As políticas públicas dos governos Dilma e Lula oportunizaram o acesso à educação para homens e mulheres pretas. No entanto, o atual governo provocou um retrocesso em relação às ações afirmativas para garantir o acesso da população negra aos estudos. Na minha opinião, a educação é o caminho para busca de novas oportunidades e de combate ao racismo estrutural.

Como você ingressou no movimento sindical?

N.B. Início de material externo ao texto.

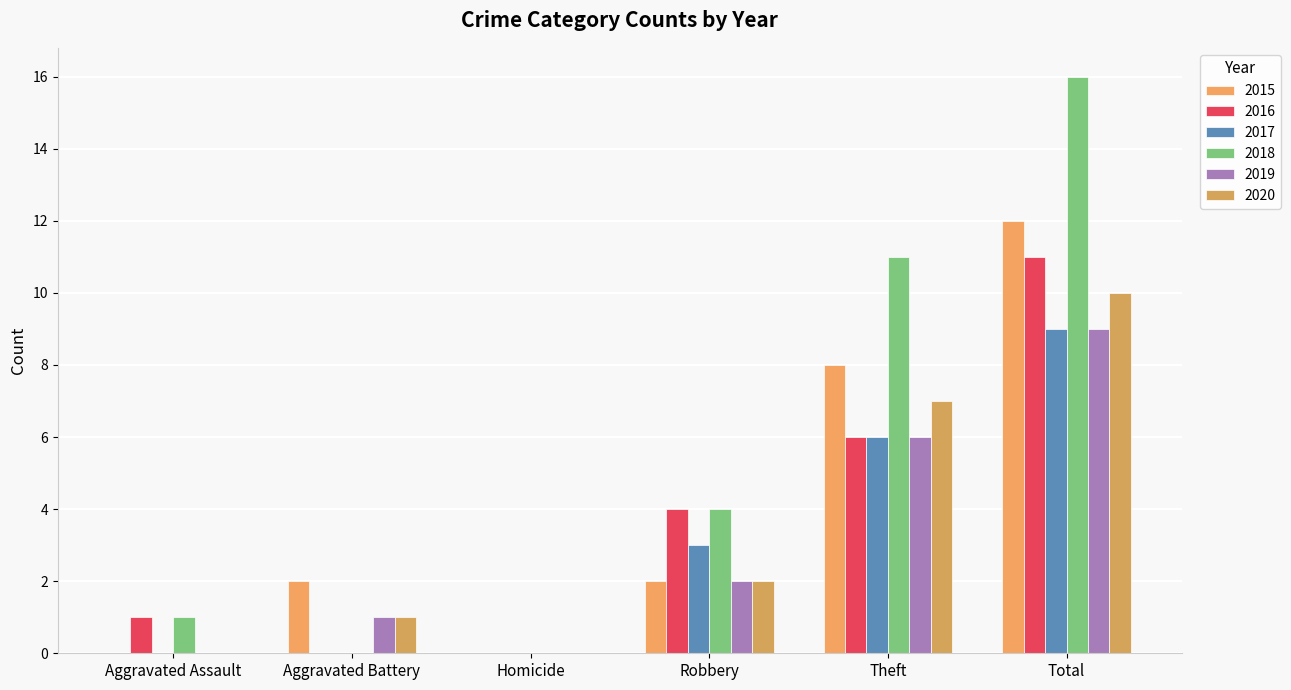

Count the 2017 values in the range 0 to 6.

5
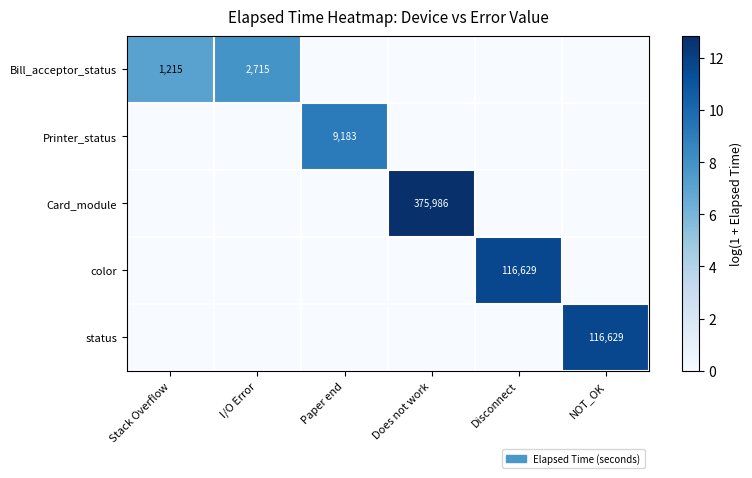

How many data points does each series have?

6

Fui convidada por um dirigente sindical que trabalhava no Polo Petroquímico. Eu sabia que não seria uma tarefa fácil. Tudo o que os trabalhadores conquistaram até aqui foi através da luta dos sindicatos, das suas centrais e federações. Eu tive que sair da minha zona de conforto no laboratório, fazendo o que eu adoro, para ingressar no mundo sindical. A tarefa é árdua, pois dentro do sindicalismo ainda existe muito machismo.

Na CUT-RS, eu enquanto bióloga, também atuo nos conselhos de meio ambiente e câmaras técnicas, a qual temos representação pelo Sindiágua. Hoje estou frente à luta das mulheres, pelo feminismo. Sempre fui feminista e não sabia disso, mas a formação sindical me despertou. É um mundo transformador! O nosso sindicato tem uma comissão de mulheres há 21 anos, que estão distribuídas em todo Estado. Estou frente à Secretaria de Gênero, Raça, Minorias e Aposentados do Sindiágua. A quantidade de mulheres atuando em todos os espaços do tratamento da água vai mudar nossa relação interpessoal com os homens. Temos a mesma capacidade técnica e intelectual para fazermos o mesmo trabalho dos homens. Não queremos ocupar o lugar de ninguém, homens e mulheres precisam andar juntos nessa luta.

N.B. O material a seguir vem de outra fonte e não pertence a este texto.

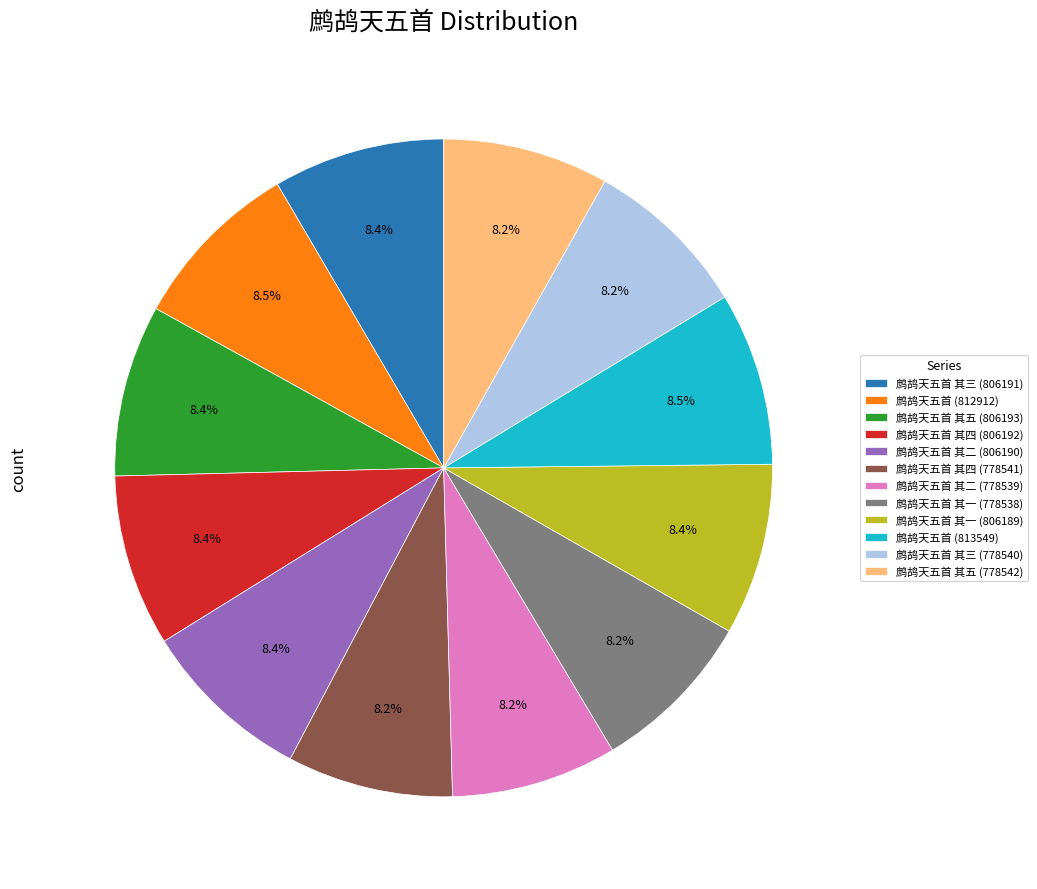

Is it true that 鹧鸪天五首 其五 (778542) is 8% of the pie?

True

Como enfrentar o racismo estrutural?

A população preta precisa de igualdade de oportunidades. Nesse processo, o acesso à educação é fundamental e precisamos de políticas públicas para transformar essa realidade racista. É importante ocuparmos os espaços de decisão. A eleição da bancada antirracista que ocupa seu espaço na Câmara de Vereadores de Porto Alegre foi uma vitória, mas queremos mais representatividade preta nas esferas políticas. Ainda não vemos mulheres pretas em cargos de chefia e temos que conquistar essa oportunidade. É preciso banir o racismo recreacional calcado em piadinhas. Exigir respeito! As políticas públicas são essenciais para as pessoas pretas ascenderem socialmente e ocuparem os espaços que desejam estar. Nossa libertação não teve direitos, fomos tirados de uma escravização e jogados ao mundo sem acesso a uma vida digna. Vamos juntos combater o racismo, a luta é de todos nós!